#### Given text ####

Although Mahdavi expresses understanding of the motives of his old pal and
business partner Ghorbanifar, he says he is utterly baffled by Weldon’s
decision to use his information as the foundation of a book that the congressman
never once mentioned to him.
“I assume that if [Weldon] wanted to publish a book, I assure you I would
have heard it,” Mahdavi said initially, in disbelief that Weldon would
publish the book without even a phone call. “I am just surprised that
you tell me he has a book coming out … .”
Hours later, after receiving a fax with a Congressional Quarterly article about
Weldon’s forthcoming book and the amazon.com book description, Mahdavi
spoke again in shock and anger.
“Someone is using me for their purposes,” he raged. “How
is it possible that something like that book comes out and the people who publish
it don’t inform me? Don’t you think that’s strange? What I
cannot understand is, if you had not called me and told me there is a book coming
out from Weldon, I would have never known about it. You informed me. But this
is now, I am sure, there is a fight between all these [U.S. government] organizations,
and they are using this issue and using me.”
Among those who agree is the former senior CIA official who met with Mahdavi
in response to Weldon’s pressure on the agency to accept the Mahdavi/Ghorbanifar
information. The tale of "Ali" suggests that the agency is assiduously
seeking to weed out another fabricator like Ghorbanifar (or Iraqi fabulist Ahmad
Chalabi) from corrupting U.S. intelligence information on Iran.
Bill Murray, a former CIA station chief in Paris, met with me on June 9 at
a northern Virginia shopping mall to talk about Weldon's assault on the agency.
Still doing contract work for the CIA since his recent retirement, Murray chose
to speak up about the agency’s role in vetting and determining “Ali’s”
information to be fabrications -- “émigré babble" --
because Weldon has publicly savaged the CIA in his book. By speaking with reporters,
Murray believes he could be risking his contract work, but he’s outraged
over what he considers disingenuous attacks by the Pennsylvania congressman.

####

_Objectives_:
a - In the excerpt about Weldon's book, where did Bill Murray meet the writer on June 9?
b - In the excerpt about Weldon's book, copy word for word the part that opens with the words containing "Hours later, after" and closes with "shock and anger.".
c - Resume the excerpt about Weldon's book and the CIA, picking up right after its final sentence.

#### Listed entries ####

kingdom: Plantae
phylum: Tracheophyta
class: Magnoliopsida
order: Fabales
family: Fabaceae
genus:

####

_Answers_:
a - At a northern Virginia shopping mall.

b -
Hours later, after receiving a fax with a Congressional Quarterly article about
Weldon’s forthcoming book and the amazon.com book description, Mahdavi
spoke again in shock and anger.

c -
“Someone’s got to stand up,” Murray said. “I spent
35 years doing this job, mainly in the Middle East. My guideline is well-sourced
intelligence to help shape policy. That’s what I did; that’s what
my people did. That is my standard, the integrity standard. And this man [Weldon]
is attacking our integrity. And I’m not going to sit back and ignore it.”
Indeed, Murray describes very extensive personal efforts to ascertain the quality
of Mahdavi's information, including four meetings and many phone conversations,
as well as the creation of a secure phone line for Mahdavi to transmit his material
to the U.S. government. (As the chief of station at the U.S. Embassy, Murray
would normally have sent a junior officer to meet with a potential source like
Mahdavi; instead, Murray went himself.)
According to Murray, Mahdavi only sent two faxes on the secure line -- one
with all the information he had already sent Weldon and Michael Ledeen, the
neoconservative scholar and longtime Ghorbanifar champion, and another with
a plan to overthrow the mullahs in Tehran. Murray says he firmly told Mahdavi
that he was not willing to receive such plans, because overthrowing the Iranian
government is not U.S. policy.
He also said that during those meetings and calls, several things became clear
rather quickly about Weldon's informant.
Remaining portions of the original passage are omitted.